Impulse! is releasing the album as a single disc, featuring one rendition each of the seven tunes the band cut that day. (Ravi Coltrane and record executive Ken Druker chose the order.) But for those who buy the deluxe edition, with seven alternate takes from the same session on a separate disc, the biggest score will be the four renditions of “Impressions.” Meditative but headlong, this piece had been the quartet’s concert centerpiece for two years at that point, but Coltrane still hadn’t given it a name. (On the tape box that was found, it was untitled.)
An expansive live version would be released later in 1963, on an album called “Impressions,” but this March recording session marked the second and, apparently, final time Coltrane would attempt to wrangle “Impressions” into a studio recording. All the versions hover around the four-minute mark, but each take is different; on two of them, the band rides along at a comfortable, medium tempo with Tyner adding a chiming, two-chord pattern. On the final two takes, Coltrane ticks the tempo up higher, and slashes boldly without a piano beneath him.

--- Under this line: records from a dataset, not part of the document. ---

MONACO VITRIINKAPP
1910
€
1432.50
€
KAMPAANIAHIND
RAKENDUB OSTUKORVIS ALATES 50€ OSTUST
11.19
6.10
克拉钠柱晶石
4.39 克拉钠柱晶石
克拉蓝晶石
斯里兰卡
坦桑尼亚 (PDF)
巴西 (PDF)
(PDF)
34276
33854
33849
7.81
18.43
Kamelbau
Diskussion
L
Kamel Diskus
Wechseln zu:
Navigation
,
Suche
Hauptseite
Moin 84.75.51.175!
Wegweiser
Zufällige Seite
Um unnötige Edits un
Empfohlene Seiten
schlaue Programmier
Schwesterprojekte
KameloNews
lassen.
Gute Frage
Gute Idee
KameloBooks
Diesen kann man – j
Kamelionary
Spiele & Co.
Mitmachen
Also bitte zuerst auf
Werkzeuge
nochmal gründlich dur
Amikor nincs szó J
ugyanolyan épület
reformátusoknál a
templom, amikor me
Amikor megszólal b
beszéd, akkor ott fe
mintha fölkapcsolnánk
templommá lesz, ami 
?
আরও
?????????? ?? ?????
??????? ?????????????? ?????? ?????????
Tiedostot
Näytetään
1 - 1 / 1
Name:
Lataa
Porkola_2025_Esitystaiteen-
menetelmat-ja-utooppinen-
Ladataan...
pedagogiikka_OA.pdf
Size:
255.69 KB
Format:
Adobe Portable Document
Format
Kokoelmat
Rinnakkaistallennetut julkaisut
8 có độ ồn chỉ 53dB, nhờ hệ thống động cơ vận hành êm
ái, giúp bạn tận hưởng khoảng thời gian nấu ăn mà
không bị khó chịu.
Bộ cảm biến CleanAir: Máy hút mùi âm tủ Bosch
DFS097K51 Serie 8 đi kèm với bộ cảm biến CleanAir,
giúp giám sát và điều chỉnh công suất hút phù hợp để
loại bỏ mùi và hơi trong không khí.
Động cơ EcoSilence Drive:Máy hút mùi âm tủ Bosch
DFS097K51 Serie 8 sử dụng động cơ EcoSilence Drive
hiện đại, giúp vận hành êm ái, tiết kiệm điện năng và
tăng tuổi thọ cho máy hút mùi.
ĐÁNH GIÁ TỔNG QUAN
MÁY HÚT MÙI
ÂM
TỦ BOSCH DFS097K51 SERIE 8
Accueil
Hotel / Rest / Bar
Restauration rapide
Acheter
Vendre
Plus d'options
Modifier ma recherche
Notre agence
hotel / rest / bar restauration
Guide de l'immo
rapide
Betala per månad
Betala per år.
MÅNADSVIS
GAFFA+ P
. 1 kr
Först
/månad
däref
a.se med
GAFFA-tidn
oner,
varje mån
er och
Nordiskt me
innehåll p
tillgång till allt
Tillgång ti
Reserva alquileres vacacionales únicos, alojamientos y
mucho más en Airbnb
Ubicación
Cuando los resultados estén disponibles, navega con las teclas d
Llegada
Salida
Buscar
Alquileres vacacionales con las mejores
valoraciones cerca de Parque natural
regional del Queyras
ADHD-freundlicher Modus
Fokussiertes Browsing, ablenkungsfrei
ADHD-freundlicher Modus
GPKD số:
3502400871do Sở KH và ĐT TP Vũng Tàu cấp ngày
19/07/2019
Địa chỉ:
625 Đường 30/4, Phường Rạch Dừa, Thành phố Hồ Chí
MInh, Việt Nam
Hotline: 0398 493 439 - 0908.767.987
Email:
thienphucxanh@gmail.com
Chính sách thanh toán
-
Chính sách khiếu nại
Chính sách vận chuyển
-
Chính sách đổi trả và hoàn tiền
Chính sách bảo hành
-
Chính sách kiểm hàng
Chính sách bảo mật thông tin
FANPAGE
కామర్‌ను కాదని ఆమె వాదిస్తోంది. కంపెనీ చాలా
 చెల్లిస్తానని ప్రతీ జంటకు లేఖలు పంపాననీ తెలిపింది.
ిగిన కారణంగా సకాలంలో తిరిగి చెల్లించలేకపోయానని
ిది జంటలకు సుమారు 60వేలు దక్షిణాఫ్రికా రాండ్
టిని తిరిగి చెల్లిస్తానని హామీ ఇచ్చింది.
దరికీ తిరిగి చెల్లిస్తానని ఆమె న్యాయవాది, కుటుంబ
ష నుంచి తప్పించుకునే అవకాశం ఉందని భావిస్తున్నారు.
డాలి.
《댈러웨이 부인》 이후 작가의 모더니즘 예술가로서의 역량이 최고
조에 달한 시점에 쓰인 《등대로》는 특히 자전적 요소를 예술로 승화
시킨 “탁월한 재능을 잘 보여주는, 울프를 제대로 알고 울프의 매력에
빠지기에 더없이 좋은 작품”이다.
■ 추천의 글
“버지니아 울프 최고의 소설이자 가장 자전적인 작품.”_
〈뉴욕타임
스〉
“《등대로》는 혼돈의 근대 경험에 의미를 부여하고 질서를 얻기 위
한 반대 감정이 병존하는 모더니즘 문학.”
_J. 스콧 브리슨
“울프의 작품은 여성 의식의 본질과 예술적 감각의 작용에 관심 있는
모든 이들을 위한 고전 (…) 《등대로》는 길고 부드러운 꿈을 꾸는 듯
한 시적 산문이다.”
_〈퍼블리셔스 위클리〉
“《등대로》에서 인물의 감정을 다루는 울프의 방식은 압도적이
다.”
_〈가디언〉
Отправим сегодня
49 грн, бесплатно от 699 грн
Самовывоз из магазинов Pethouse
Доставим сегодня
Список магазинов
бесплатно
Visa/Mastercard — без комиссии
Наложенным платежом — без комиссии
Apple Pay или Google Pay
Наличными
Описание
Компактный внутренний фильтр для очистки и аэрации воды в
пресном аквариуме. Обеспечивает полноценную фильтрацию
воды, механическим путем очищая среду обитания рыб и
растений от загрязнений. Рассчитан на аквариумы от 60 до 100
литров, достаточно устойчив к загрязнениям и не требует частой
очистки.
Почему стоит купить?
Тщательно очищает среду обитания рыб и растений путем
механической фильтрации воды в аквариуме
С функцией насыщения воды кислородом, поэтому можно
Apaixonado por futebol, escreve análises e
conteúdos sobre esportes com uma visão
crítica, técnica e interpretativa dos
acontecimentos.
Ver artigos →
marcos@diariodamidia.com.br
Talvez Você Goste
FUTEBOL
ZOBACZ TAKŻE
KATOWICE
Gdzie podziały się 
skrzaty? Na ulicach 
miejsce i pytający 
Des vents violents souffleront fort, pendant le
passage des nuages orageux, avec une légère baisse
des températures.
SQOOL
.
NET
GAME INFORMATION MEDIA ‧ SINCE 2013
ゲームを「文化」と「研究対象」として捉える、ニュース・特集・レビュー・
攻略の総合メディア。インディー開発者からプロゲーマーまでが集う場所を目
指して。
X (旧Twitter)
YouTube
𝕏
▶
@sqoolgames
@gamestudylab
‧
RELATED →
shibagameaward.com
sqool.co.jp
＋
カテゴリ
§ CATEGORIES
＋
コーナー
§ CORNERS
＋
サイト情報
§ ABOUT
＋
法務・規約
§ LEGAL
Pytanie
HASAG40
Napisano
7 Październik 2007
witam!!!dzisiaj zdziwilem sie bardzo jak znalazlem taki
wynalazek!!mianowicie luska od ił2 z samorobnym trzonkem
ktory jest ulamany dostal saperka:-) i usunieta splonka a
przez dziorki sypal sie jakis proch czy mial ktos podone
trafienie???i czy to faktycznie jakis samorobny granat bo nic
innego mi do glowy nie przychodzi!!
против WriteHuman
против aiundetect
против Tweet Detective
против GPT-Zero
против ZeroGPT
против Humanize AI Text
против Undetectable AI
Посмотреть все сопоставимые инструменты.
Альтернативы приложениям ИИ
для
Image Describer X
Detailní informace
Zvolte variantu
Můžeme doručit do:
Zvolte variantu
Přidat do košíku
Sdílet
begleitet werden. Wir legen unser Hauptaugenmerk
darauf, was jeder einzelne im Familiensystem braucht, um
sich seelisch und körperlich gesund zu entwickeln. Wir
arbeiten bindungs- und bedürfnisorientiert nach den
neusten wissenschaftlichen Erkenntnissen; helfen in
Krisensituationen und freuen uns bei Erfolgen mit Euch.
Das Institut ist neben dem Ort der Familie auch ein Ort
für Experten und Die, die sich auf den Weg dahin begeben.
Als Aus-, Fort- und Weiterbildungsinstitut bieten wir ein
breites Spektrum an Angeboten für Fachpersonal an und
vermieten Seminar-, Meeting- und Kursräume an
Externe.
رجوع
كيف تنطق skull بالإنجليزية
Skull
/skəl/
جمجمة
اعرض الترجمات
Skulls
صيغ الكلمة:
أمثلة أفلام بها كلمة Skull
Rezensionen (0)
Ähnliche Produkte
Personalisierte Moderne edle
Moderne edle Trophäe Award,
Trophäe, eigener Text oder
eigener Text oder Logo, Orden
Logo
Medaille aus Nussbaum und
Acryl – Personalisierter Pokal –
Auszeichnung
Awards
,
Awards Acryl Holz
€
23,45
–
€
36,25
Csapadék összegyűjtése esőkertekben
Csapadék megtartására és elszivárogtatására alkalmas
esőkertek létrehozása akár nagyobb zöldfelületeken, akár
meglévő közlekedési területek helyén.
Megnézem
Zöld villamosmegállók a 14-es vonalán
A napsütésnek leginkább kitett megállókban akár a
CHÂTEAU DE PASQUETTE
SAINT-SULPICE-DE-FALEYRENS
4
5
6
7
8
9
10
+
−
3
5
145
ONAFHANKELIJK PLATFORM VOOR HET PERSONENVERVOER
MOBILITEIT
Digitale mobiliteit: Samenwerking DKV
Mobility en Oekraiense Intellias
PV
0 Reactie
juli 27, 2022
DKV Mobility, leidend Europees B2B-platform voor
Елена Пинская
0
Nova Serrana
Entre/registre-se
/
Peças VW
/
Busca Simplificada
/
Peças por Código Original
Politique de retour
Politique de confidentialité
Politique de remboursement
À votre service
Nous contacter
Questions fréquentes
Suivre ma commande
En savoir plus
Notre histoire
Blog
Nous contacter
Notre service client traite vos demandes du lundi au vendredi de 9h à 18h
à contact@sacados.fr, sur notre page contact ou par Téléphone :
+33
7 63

The album also includes two original tunes that seem to have been committed to tape here for the first and only time. They are identified by the numbering system that Thiele used in the studio. The first, “11383,” is a brisk minor blues, with the swirling momentum typical of Coltrane’s live performances and his most affecting records.
Then there’s “11386,” a shimmying melody that begins with a wide-flung first section — pulpy chords resounding from Garrison’s bass — then a passage of beaming swing. It bears some structural similarity to Coltrane’s “My Favorite Things” arrangement. But as Porter pointed out, the tune also sounds a lot like the writing of Tyner. Indeed, throughout the 1960s, the pianist was writing pieces with this same kind of fast, dancing melody, and a similar balancing act between swing and straight rhythms. “He’s so on top of that piece. It’s just a thought,” Porter said, referring to Tyner’s avid playing on all three versions of “11386” featured here. “Where is it written that everything they played had to be by Coltrane?”
It’s a tempting, provocative question, and a good one. It’s one of many that this discovery allows us to start asking about the work of an epochal band in its prime.